ENTRIES PROVIDED —
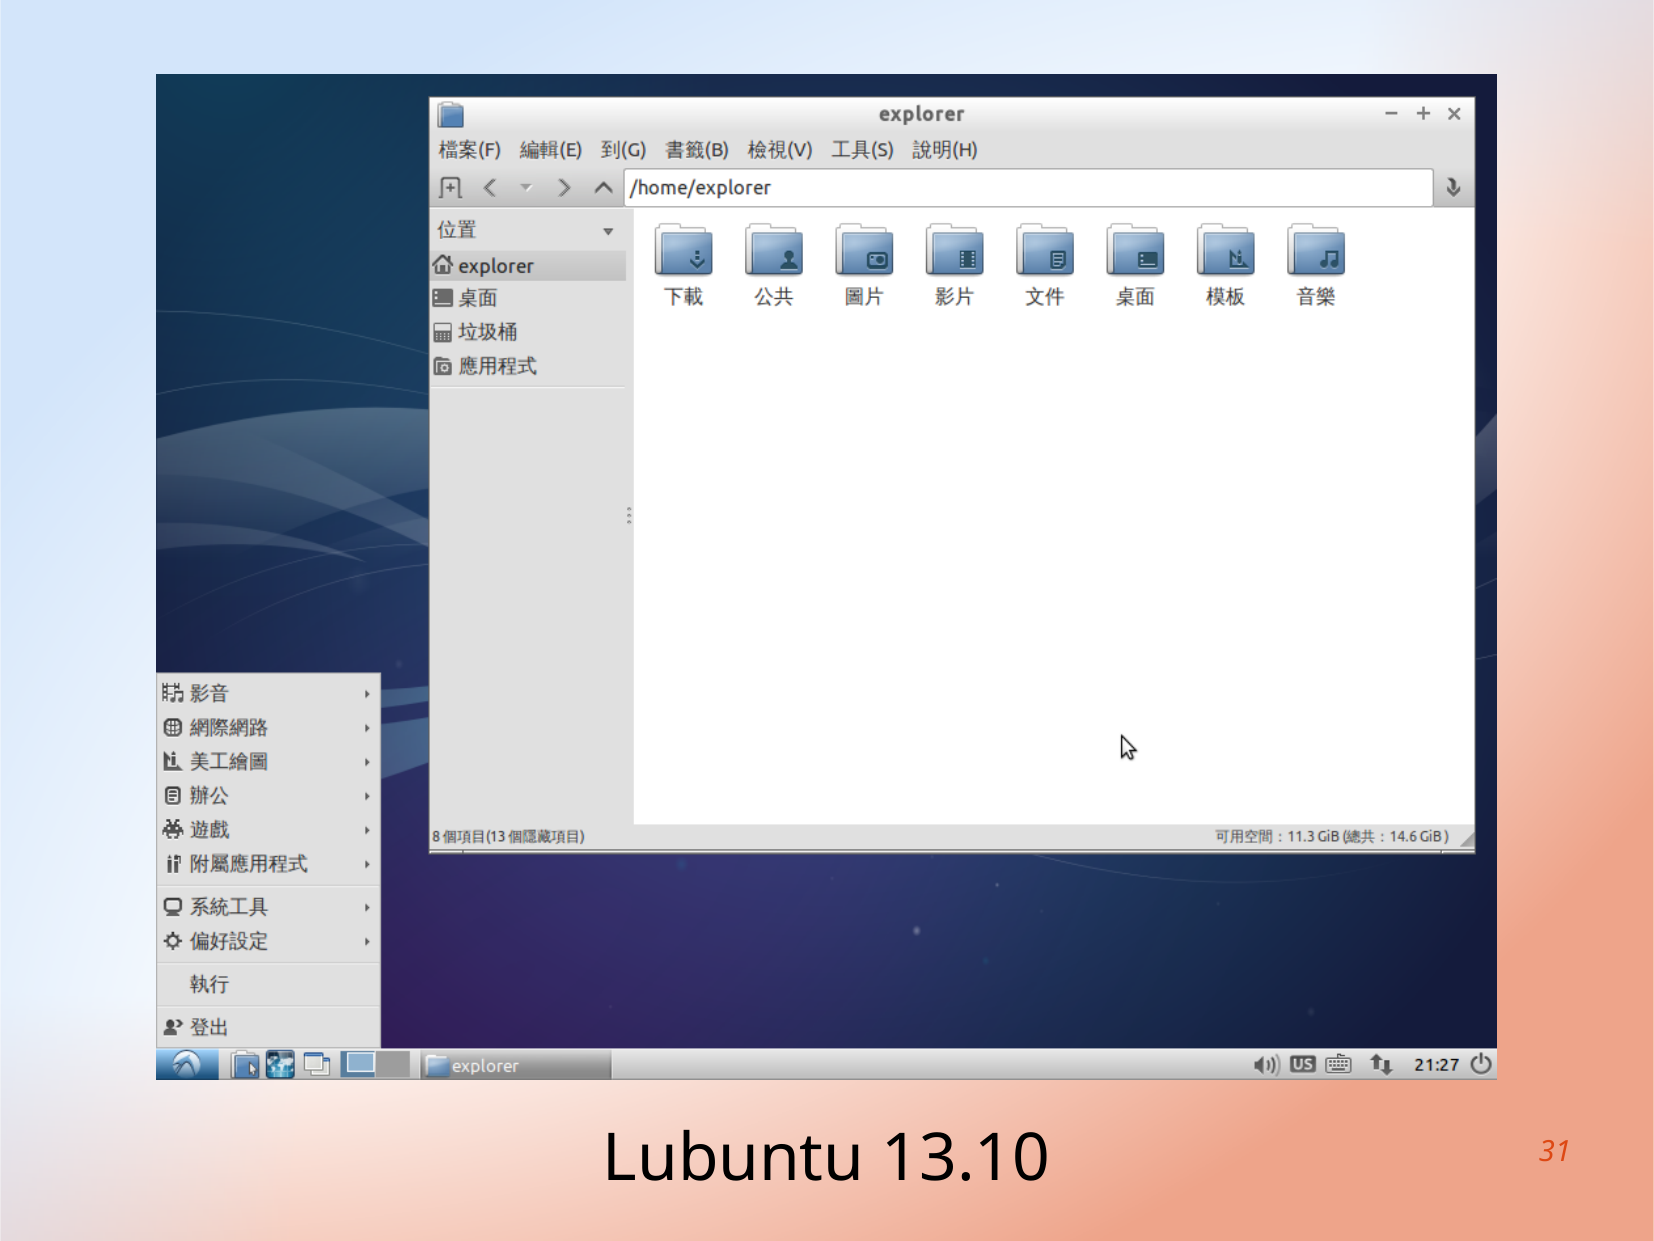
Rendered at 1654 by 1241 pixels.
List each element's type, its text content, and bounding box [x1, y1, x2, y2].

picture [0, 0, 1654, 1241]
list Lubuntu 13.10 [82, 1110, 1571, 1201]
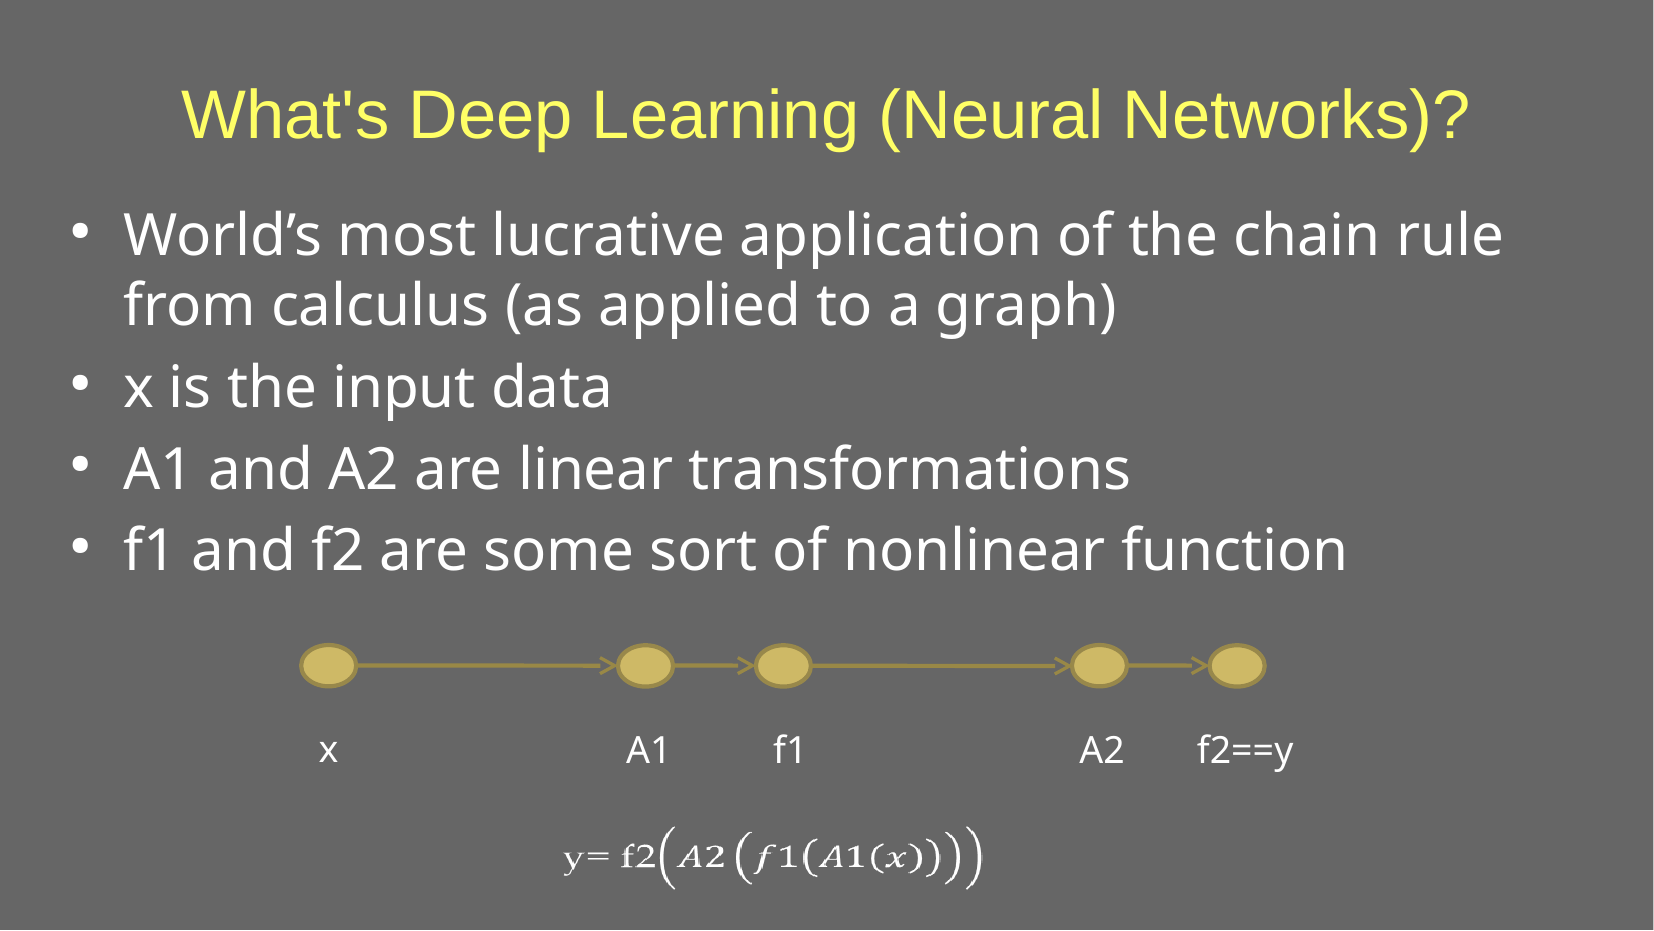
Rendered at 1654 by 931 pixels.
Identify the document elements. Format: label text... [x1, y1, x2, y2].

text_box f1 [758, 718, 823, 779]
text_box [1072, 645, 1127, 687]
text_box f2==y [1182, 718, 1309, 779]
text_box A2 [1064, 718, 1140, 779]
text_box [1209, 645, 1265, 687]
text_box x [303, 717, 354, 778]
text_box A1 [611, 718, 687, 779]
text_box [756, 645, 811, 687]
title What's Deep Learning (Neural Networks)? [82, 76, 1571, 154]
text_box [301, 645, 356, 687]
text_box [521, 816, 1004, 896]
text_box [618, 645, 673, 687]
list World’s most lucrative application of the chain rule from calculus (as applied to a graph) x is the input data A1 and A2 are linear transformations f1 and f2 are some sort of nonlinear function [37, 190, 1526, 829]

==

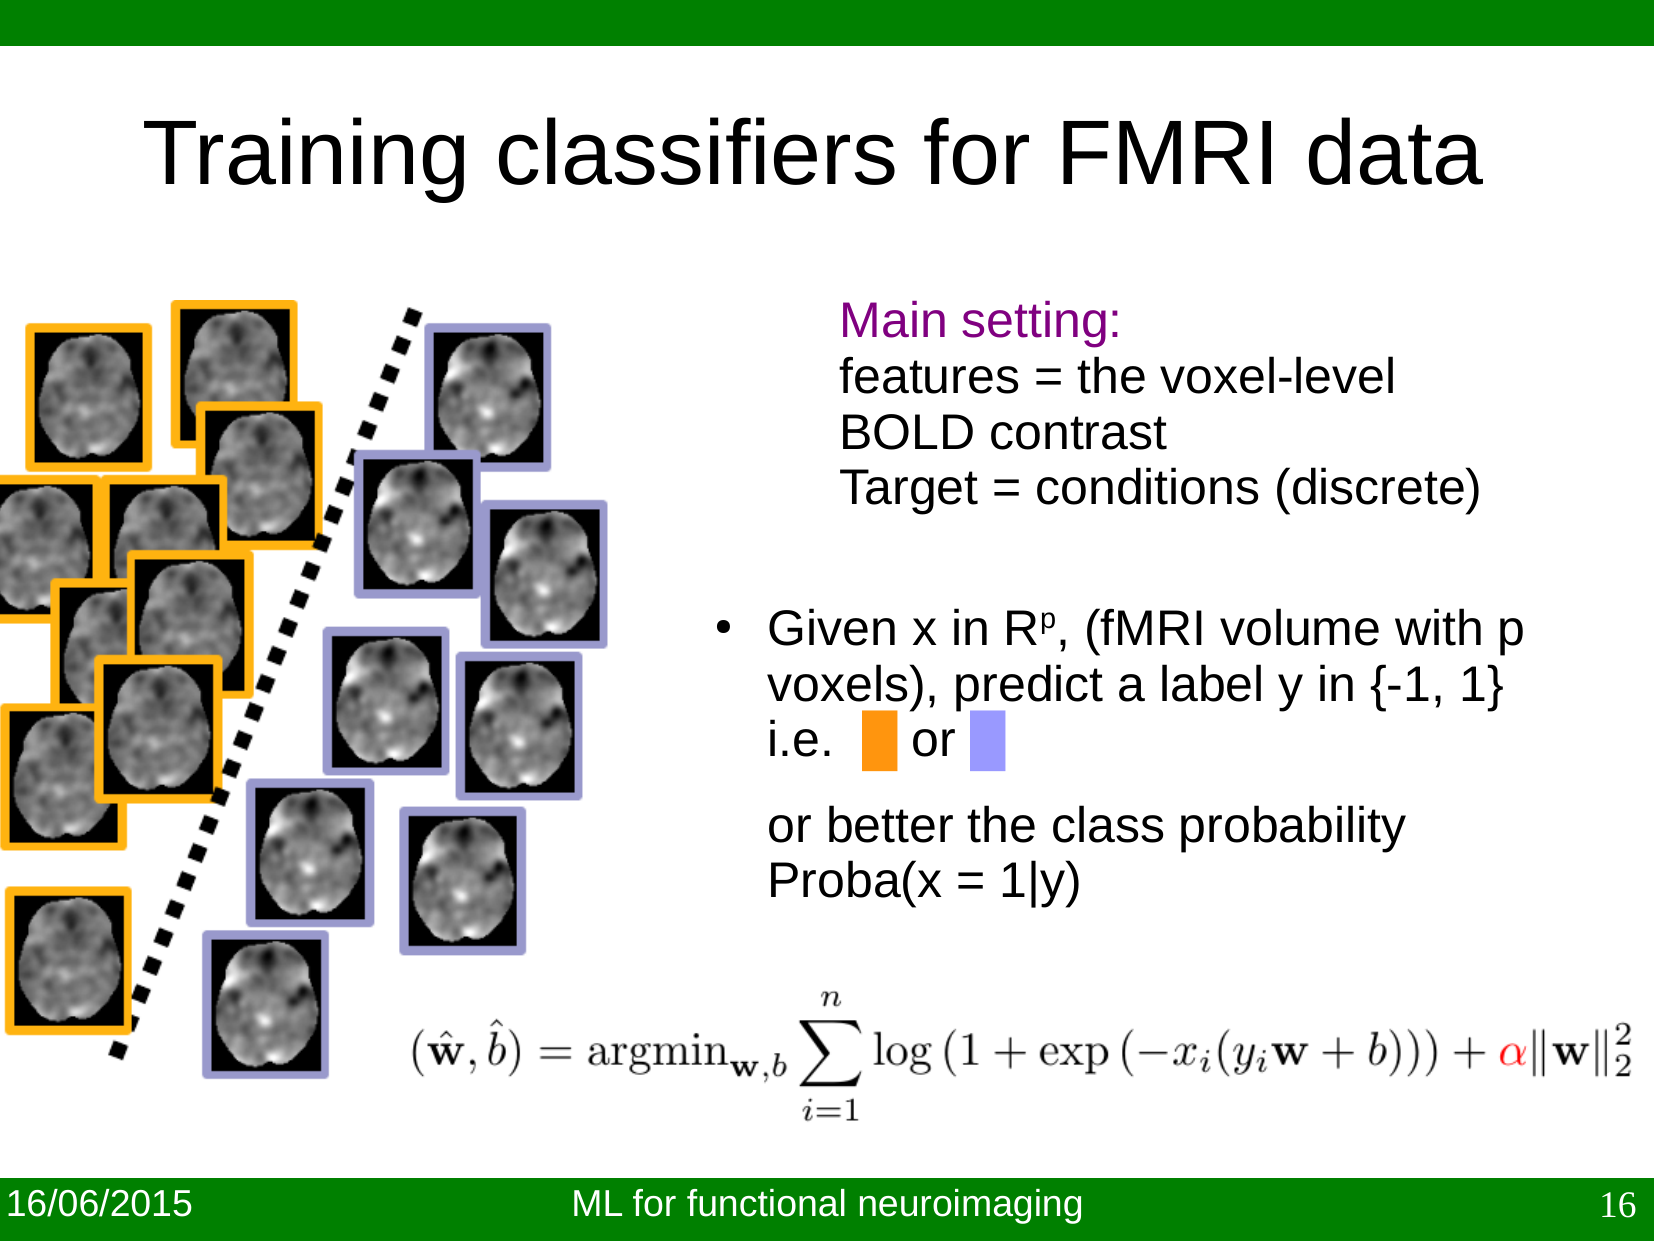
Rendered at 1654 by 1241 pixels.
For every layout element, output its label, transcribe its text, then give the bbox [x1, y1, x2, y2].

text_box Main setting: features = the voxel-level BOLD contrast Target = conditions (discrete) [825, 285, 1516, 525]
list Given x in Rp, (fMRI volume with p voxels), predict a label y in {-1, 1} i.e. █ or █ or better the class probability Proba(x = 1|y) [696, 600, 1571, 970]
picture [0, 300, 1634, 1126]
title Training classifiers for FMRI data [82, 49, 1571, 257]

OBJECTIVE — Output the records again without any change, starting at the line that contains "Rendered at 1654 by 931 pixels." and ending at the line that contains "list World’s most", both included.

EXERCISE ANSWER —
Rendered at 1654 by 931 pixels.
Identify the document elements. Format: label text... [x1, y1, x2, y2].

text_box f1 [758, 718, 823, 779]
text_box [1072, 645, 1127, 687]
text_box f2==y [1182, 718, 1309, 779]
text_box A2 [1064, 718, 1140, 779]
text_box [1209, 645, 1265, 687]
text_box x [303, 717, 354, 778]
text_box A1 [611, 718, 687, 779]
text_box [756, 645, 811, 687]
title What's Deep Learning (Neural Networks)? [82, 76, 1571, 154]
text_box [301, 645, 356, 687]
text_box [521, 816, 1004, 896]
text_box [618, 645, 673, 687]
list World’s most lucrative application of the chain rule from calculus (as applied to a graph) x is the input data A1 and A2 are linear transformations f1 and f2 are some sort of nonlinear function [37, 190, 1526, 829]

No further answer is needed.